Los protagonistas de la Reforma: Ramírez, el cáustico iconoclasta; Prieto, el demócrata sentimental; Zarco, el racionalista recio; Ocampo, el militante ocasional; Mata, el maestro discípulo; Guzmán, el apologista optimista; Arriaga y Olvera, los visionarios realistas.
Todos se habían caracterizado inconfundiblemente ante el país, y todos personificaban elementos del carácter nacional indispensables a la formación de un movimiento popular. Con Juárez, más de un precedente quedó roto con la sencillez republicana.
El aspecto que presentaba en aquel entonces, y que ha llegado a la posteridad en un viejo daguerrotipo era una figura familiar y fácilmente accesible, con su levita floja mal ajustada a la corpulencia de su persona, su aire acomodadizo y tratable, y su porte acompañado: la personificación misma de la democracia en marcha.
No fue el menor de sus dotes de gobernante el que Juárez apreciara el valor de vestir una idea convenientemente, y que tanto o más que el vistoso Santa Anna o el dorado clero, paseara la suya, sobria y edificante, ante un pueblo sumamente sensible a las impresiones visuales y gobernado por el aparato espectacular desde tiempos inmemoriales. Al llegar al año de 1857, la autobiografía cedió a la precipitación de los sucesos, que arrancaron la pluma de su mano en un soplo formidable de vida nacional que borraba la individual.
De ahí en adelante, su biografía pasó de ser un tratado político, los fragmentos se fusionaron con el conjunto, y el hombre se confundió con el movimiento. Discreción, paciencia, adaptabilidad, determinación muda. Cayó preso otra vez y fue puesto en libertad el 11 de enero de 1858. Llegó ocho días más tarde a Guanajuato, donde declaró establecido su gobierno. “Ha llegado a ésta un indio llamado Juárez, que se dice Presidente de la Republica”, informó un chismoso a otro en la capital.
A pesar de su fama como gobernador de Oaxaca, autor de la primera ley de Reforma, presidente de la Corte Suprema y Ministro de Gobernación, tan poco le valían sus antecedentes en aquel trance, que un chismoso era capaz de creer, o de fingir creer, que era un desconocido, y su pretensión, una cosa inaudita en las peripecias de la política nacional. Pero el derecho moral de Juárez era la carga misma: hijo de una raza acostumbrada desde los tiempos inmemoriales a cargar sin descanso, traía a las mientes su herencia al dictar su primer Manifiesto.
“En condiciones sumamente difíciles alcanzó el hijo de Guelatao la primera magistratura”, dijo; y al evocar su origen, revelaba también su meta. Entraba así en la sucesión lineal, no sólo de Comonfort, sino de Hidalgo y Morelos, Mora y Gómez Farías, insurgentes y reformadores cuyas vidas gastadas estaban invertidas en la suya, vedándole el fracaso. Herencia pesada, pero imperiosa e indeclinable; pues si el ejemplo de los predecesores que adelantaron la lucha era un incentivo, mucho más fuerte fue el acicate de aquellos que esquivaron la lucha o que se acodillaron con la carga. Hasta los ignorantes comenzaron a adivinar quién era Juárez. Así iniciaba la gran epopeya de la Reforma.

→ Datos en bruto:
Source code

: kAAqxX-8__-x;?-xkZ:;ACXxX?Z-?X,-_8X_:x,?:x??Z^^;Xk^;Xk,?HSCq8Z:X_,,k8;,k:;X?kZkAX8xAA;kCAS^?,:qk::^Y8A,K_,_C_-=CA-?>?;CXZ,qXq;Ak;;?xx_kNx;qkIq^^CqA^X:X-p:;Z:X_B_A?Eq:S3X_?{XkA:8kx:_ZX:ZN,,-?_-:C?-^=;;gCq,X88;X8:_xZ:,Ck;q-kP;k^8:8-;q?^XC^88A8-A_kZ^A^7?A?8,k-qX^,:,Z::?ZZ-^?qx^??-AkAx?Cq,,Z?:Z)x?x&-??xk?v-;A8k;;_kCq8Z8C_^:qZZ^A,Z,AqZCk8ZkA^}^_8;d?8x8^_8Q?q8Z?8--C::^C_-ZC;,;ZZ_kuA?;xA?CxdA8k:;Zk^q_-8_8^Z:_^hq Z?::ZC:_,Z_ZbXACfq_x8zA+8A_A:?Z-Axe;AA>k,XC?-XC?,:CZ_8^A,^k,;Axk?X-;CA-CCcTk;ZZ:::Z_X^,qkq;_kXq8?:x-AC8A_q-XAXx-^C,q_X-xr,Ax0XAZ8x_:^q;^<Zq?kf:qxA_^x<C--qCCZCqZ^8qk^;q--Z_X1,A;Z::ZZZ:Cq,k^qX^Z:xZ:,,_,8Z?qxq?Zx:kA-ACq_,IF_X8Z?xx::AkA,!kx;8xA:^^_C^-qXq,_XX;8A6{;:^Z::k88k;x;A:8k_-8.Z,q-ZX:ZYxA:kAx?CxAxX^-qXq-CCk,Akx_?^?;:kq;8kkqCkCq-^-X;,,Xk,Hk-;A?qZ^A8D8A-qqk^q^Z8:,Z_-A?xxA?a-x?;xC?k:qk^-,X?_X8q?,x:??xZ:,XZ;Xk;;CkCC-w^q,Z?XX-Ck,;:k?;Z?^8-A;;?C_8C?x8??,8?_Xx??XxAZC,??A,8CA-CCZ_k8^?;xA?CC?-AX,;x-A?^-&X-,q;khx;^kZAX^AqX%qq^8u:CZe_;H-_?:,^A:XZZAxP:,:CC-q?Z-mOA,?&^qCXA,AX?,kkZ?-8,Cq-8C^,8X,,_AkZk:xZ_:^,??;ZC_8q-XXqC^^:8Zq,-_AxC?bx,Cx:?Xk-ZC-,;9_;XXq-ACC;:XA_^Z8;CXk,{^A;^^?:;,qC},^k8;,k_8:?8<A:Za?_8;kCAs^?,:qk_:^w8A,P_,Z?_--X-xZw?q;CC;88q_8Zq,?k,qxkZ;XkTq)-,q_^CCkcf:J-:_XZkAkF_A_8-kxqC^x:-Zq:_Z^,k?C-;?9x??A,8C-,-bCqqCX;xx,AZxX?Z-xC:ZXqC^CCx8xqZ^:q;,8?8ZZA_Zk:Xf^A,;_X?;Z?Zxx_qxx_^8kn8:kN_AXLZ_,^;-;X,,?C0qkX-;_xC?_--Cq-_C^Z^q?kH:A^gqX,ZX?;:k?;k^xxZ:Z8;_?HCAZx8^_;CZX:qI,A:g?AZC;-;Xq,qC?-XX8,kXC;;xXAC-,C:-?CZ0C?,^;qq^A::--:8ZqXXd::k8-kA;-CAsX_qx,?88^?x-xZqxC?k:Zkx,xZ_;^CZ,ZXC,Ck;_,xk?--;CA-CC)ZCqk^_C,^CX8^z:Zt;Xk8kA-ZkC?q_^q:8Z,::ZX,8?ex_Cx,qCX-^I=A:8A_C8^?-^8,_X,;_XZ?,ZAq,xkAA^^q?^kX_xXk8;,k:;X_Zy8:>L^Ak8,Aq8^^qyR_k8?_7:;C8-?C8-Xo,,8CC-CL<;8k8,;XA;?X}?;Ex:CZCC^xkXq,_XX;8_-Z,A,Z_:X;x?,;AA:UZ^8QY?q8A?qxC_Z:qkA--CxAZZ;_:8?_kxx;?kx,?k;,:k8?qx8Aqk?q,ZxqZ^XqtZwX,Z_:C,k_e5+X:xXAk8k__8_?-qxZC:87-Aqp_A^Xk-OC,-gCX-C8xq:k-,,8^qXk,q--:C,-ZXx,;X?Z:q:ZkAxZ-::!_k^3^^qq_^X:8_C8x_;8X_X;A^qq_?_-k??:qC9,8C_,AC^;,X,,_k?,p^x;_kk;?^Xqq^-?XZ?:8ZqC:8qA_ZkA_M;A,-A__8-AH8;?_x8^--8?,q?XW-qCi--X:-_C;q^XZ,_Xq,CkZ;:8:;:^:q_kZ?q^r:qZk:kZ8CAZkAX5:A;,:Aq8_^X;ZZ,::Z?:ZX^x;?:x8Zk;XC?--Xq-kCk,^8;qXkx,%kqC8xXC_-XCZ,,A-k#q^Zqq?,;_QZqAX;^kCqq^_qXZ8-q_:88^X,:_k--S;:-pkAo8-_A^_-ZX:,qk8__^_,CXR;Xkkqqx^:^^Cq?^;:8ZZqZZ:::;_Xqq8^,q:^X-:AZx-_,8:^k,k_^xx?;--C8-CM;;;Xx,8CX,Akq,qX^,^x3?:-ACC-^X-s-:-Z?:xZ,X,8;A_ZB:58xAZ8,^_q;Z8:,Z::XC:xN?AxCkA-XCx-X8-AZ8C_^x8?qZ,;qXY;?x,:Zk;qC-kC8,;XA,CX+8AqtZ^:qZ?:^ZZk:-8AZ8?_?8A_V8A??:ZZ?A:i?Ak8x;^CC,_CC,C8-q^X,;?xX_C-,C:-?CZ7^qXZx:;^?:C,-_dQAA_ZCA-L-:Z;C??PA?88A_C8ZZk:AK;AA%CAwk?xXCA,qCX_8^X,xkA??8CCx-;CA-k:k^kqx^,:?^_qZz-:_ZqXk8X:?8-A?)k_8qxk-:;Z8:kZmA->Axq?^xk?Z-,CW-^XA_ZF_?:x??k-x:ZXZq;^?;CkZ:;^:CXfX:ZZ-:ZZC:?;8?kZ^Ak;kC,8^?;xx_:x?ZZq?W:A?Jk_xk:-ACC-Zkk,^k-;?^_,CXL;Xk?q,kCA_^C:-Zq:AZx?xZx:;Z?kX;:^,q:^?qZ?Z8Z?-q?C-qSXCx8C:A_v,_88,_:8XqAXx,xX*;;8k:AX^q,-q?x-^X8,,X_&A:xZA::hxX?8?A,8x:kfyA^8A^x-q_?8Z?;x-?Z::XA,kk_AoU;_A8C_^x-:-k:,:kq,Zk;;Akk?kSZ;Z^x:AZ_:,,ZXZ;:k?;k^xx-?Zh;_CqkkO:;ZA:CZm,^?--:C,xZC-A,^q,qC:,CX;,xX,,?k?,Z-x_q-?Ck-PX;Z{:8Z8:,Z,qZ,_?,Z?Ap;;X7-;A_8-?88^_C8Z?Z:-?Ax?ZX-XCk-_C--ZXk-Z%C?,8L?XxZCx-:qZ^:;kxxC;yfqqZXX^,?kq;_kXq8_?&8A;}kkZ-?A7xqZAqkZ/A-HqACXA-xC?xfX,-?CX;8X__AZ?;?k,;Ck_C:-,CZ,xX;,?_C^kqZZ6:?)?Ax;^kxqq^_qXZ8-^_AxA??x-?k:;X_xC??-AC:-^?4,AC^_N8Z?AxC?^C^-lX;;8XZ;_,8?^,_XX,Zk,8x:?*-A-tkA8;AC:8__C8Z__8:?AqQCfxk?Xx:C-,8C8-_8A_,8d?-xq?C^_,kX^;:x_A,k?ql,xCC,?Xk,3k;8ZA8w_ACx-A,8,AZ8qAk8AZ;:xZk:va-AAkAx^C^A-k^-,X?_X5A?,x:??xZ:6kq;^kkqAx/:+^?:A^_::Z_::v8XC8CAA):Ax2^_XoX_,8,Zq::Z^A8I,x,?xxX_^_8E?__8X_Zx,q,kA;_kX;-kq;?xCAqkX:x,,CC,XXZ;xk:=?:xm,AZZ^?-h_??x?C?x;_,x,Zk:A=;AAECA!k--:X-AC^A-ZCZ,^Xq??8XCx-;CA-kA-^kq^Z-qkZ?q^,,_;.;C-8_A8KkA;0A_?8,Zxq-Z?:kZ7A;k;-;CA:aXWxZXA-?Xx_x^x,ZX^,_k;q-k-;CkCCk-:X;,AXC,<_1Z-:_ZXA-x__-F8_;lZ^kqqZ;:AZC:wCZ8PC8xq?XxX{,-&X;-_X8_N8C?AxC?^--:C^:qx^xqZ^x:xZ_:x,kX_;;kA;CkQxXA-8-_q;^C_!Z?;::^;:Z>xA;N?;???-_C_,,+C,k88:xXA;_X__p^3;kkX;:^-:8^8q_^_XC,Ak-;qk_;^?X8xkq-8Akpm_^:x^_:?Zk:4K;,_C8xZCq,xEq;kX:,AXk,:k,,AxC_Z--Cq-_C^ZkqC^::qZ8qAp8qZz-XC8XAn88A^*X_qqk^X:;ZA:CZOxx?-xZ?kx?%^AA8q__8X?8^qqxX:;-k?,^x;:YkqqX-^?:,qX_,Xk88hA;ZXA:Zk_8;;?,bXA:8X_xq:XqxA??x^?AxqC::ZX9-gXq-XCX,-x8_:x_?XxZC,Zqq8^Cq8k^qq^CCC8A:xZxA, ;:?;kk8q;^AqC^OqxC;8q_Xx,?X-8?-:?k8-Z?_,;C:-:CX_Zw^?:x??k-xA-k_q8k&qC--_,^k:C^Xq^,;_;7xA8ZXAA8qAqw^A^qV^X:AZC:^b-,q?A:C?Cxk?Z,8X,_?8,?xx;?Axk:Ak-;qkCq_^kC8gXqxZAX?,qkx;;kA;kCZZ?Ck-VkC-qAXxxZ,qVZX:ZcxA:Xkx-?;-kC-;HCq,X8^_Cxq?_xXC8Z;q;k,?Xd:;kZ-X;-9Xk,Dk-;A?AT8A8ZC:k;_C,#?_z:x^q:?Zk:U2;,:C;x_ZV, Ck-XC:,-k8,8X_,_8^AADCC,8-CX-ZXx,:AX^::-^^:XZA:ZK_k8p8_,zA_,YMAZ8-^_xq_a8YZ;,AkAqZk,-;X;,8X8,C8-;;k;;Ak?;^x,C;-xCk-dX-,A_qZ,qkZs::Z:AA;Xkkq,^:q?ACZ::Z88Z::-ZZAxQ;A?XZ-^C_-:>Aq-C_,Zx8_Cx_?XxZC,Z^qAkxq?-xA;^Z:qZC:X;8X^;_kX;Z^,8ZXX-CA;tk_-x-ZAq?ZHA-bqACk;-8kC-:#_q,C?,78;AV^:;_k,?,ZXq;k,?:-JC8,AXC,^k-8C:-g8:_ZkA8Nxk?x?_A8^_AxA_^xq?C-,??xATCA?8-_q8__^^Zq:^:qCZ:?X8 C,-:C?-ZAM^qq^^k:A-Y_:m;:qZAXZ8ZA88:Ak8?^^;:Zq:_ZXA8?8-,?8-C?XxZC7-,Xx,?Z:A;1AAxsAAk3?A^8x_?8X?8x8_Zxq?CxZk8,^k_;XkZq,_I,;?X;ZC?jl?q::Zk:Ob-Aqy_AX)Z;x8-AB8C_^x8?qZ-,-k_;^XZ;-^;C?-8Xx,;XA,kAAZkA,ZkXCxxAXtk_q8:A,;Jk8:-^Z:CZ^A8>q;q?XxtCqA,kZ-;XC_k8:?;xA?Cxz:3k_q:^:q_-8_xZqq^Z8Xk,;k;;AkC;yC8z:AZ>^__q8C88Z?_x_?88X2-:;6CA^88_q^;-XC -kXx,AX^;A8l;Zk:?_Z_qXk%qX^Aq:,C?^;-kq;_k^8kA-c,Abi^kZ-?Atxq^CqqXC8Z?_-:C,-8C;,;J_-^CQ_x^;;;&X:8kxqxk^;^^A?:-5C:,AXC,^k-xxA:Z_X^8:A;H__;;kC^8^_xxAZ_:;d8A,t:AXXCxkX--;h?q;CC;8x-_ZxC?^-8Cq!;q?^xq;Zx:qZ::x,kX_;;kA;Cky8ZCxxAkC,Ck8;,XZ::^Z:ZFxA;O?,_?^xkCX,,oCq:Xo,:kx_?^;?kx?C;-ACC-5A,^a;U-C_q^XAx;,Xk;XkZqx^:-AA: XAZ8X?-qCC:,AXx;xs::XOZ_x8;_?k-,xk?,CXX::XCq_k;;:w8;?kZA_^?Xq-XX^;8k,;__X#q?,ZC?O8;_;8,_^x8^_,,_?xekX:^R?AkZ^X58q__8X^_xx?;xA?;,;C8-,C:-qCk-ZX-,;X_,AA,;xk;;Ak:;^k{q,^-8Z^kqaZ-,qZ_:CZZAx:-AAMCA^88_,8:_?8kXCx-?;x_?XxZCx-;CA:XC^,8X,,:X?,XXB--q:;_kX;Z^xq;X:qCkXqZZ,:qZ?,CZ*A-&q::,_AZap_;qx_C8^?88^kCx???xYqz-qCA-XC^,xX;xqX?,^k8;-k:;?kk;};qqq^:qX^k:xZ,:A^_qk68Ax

→ Tareas del ejercicio:
• A. Reproduce sin cambios el fragmento del texto sobre Juárez y la Reforma, empezando en "A pesar de su" y terminando en "su primer Manifiesto.".
• B. Retoma el texto sobre Juárez y la Reforma y sigue escribiéndolo a partir de su última oración.

→ Respuestas de actividad:
• A.
A pesar de su fama como gobernador de Oaxaca, autor de la primera ley de Reforma, presidente de la Corte Suprema y Ministro de Gobernación, tan poco le valían sus antecedentes en aquel trance, que un chismoso era capaz de creer, o de fingir creer, que era un desconocido, y su pretensión, una cosa inaudita en las peripecias de la política nacional. Pero el derecho moral de Juárez era la carga misma: hijo de una raza acostumbrada desde los tiempos inmemoriales a cargar sin descanso, traía a las mientes su herencia al dictar su primer Manifiesto.

• B.
En un Manifiesto a la Nación, el Presidente Juárez se expresó en primera persona. La democracia es el destino de la humanidad futura; la libertad, su indestructible arma; la perfección posible, el fin a donde se dirige. “Con estas creencias, que son la vida de mi corazón; con esta fe ardiente, único título que enaltece mi humilde persona hasta la grandeza de mi encargo, los incidentes de la guerra son despreciables, el pensamiento está sobre el dominio de los cañones.”
Su aspecto oficial todo mundo lo conocía; pero pocos, su manera de ser en la intimidad. “Juárez en el trato familiar era dulcísimo, cultivaba los afectos íntimos, su placer era servir a los demás, cuidando de borrar el descontento hasta en el último sirviente; reía oportuno, estaba cuidadoso de que se atendiera a todo el mundo, promovía conversaciones joviales y después de encender, callaba, disfrutando de la conversación y siendo el primero en admirar a los otros. Jamás le oí difamar a nadie y en cuanto a modestia no he conocido a nadie que le fuera superior.”
La primera de las Leyes de Reforma, base y cimiento de las demás, vio la luz el 12 de junio de 1859 en la forma de un decreto presidencial que nacionalizaba los bienes del clero.
Siguieron de cerca las reformas anexas: la separación de la iglesia y el Estado (12de julio); la exclaustración de monjas y frailes y la extinción de corporaciones eclesiásticas (12 de julio); el registro civil para los acto de nacimiento, matrimonio y defunción (23 de julio); la secularización de los cementerios (31 de julio) y de las fiestas públicas (11 de agosto). La libertad de cultos, culminación lógica y coronamiento de las demás, fue reservada para una fecha posterior pero vino anunciada en el programa promulgado el 12 de julio de 1859, fecha que hizo época en los fastos de la historia mexicana.
Concebidas integralmente, las Leyes de Reforma proclamaban la emancipación del poder civil, realizaban las promesas y llenaban las omisiones de la Constitución de l857, y constituían una segunda declaración de independencia nacional, que proporcionaba al partido progresista un porvenir que reanimaba la fe de los combatientes.
El enemigo le prodigó al Presidente Juárez una celebridad tremenda: lo sepultó bajo una montaña de denuestos, denunció al “déspota constitucional”. Lo tachó de socialista, materialista, ateo, traidor, americano, y de todo este repertorio de epítetos sangrientos, de los que el último era, sin duda, el más mortífero. Baste saber lo que los americanos pensaban de Juárez y su gente.
El New York Tribune nos calificó como una enorme y podrida masa de civilización malparida. Y el demócrata del sur Mr. Wigfall, llegó a decir: No queremos México ni su población cruzada. Juárez y su pandilla india no sabrían gobernarse, y puestos en contacto con nuestro pueblo, lo contaminarían”.